Conservative website publisher and author Andrew Breitbart has died. He was 43.
"With a terrible feeling of pain and loss we announce the passing of Andrew Breitbart," a statement on Breitbart's BigJournalism.com said early Thursday. "Andrew passed away unexpectedly from natural causes shortly after midnight this morning in Los Angeles."
"We have lost a husband, a father, a son, a brother, a dear friend, a patriot and a happy warrior," the statement said.
Joel Pollak, editor in chief and in-house for Breitbart.com, confirmed the news to The Blaze in an email.
The Associated Press reported Breitbart was walking near his house in the Brentwood neighborhood of Los Angeles shortly after midnight when he collapsed.
Someone saw him fall and called paramedics, who tried to revive him, his father-in-law Orson Bean said. He was rushed to the emergency room at UCLA Medical Center where he died.
Breitbart had suffered heart problems a year earlier, Bean said, though he could not determine what happened.
"I don't know what to say. It's devastating," he told The Associated Press.
Larry Dietz of the Los Angeles County coroner's office told the AP a cause of death was unknown and an autopsy would "more than likely" be conducted.
Breitbart is survived by his wife Susannah Bean Breitbart, 41, and four children.
Condolences immediately began pouring in on Twitter, a favorite social media tool of Breitbart's.
Politicians, including some of the Republican candidates for president, weighed in as well.
"RIP 'O Mighty Warrior!" Texas Gov. Rick Perry wrote on Twitter.
House Majority Leader Eric Cantor (R-Va.) wrote he was "stunned to hear about the passing of Andrew Breitbart" and offered his condolences to "his wife Susie, his children, and his friends."
Mitt Romney wrote: "Ann and I are deeply saddened by the passing of @AndrewBreitbart: brilliant entrepreneur, fearless conservative, loving husband and father."
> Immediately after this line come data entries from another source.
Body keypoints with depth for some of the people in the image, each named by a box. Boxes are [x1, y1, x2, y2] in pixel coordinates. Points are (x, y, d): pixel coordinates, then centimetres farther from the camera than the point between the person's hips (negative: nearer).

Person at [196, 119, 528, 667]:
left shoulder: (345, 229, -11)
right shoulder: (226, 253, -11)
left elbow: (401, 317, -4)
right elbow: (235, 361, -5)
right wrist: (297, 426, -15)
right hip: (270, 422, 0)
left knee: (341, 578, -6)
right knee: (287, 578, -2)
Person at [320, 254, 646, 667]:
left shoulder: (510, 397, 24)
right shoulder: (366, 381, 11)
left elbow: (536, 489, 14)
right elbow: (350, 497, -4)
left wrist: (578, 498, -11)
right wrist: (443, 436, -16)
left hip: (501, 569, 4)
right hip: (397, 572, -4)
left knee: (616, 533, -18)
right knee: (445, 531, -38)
Rick Santorum, hearing the news from reporters while on the campaign trail, called Breitbart's death "a huge loss, in my opinion for our country and certainly for the conservative movement."
Newt Gingrich called Breitbart's death "a tragedy for his family and for conservatism."
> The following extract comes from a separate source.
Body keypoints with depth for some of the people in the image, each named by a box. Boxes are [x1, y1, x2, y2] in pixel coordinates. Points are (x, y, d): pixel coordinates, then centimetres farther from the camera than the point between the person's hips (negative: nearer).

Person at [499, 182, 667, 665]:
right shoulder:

"Andrew Breitbart was the most innovative pioneer in conservative activist social media in America. He had great courage and creativity," Gingrich tweeted.
Breitbart, an outspoken critic of the mainstream media, was known for taking on his critics on Twitter and frequently re-posted their expletive-laden insults. His final tweet, posted at 11:25 p.m., was part of a similar back-and-forth discussion on the micro-blogging site.
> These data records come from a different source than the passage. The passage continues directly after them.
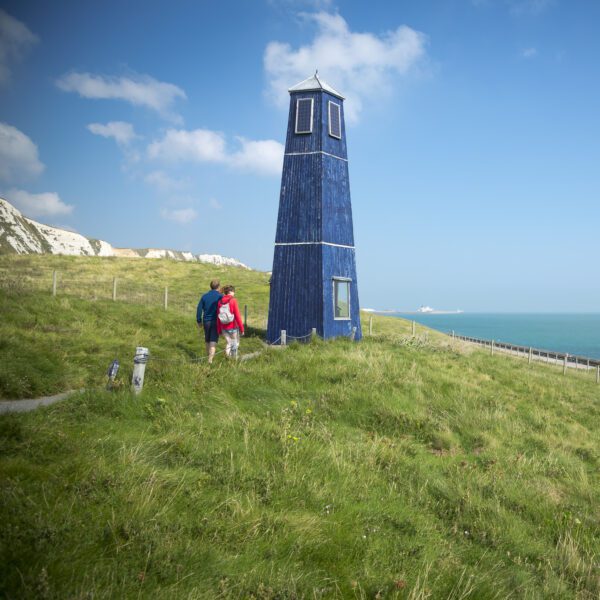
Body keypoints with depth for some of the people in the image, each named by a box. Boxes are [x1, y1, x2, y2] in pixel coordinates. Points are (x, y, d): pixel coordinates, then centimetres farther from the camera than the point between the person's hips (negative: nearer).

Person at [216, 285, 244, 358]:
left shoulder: (220, 302, 2)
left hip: (224, 328, 4)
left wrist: (219, 330, 13)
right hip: (233, 327, -4)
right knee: (235, 344, 13)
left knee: (229, 343, 18)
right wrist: (241, 328, -6)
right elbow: (237, 316, -13)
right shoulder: (233, 301, -12)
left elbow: (218, 317, 5)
Breitbart became well-known for his work with the Drudge Report. Shortly after the news of his death, Matt Drudge posted a personal tribute to him on his website:
DEAR READER: In the first decade of the DRUDGEREPORT Andrew Breitbart was a constant source of energy, passion and commitment. We shared a love of headlines, a love of the news, an excitement about what's happening. I don't think there was a single day during that time when we did not flash each other or laugh with each other, or challenge each other. I still see him in my mind's eye in Venice Beach, the sunny day I met him. He was in his mid 20's. It was all there. He had a wonderful, loving family and we all feel great sadness for them today... MDRUDGE
Breitbart was also involved with the Huffington Post in its early stages. Editor in chief Arianna Huffington released a statement on his passing:
I was asked many times this morning for my thoughts on what Andrew meant to the political world, but all I can think of at the moment is what Andrew meant to me as a friend, starting from when we worked together -- his passion, his exuberance, his fearlessness. And above all, what I'm thinking of at the moment is his amazing wife Susie and their four beautiful young children. My love and thoughts are with them right now.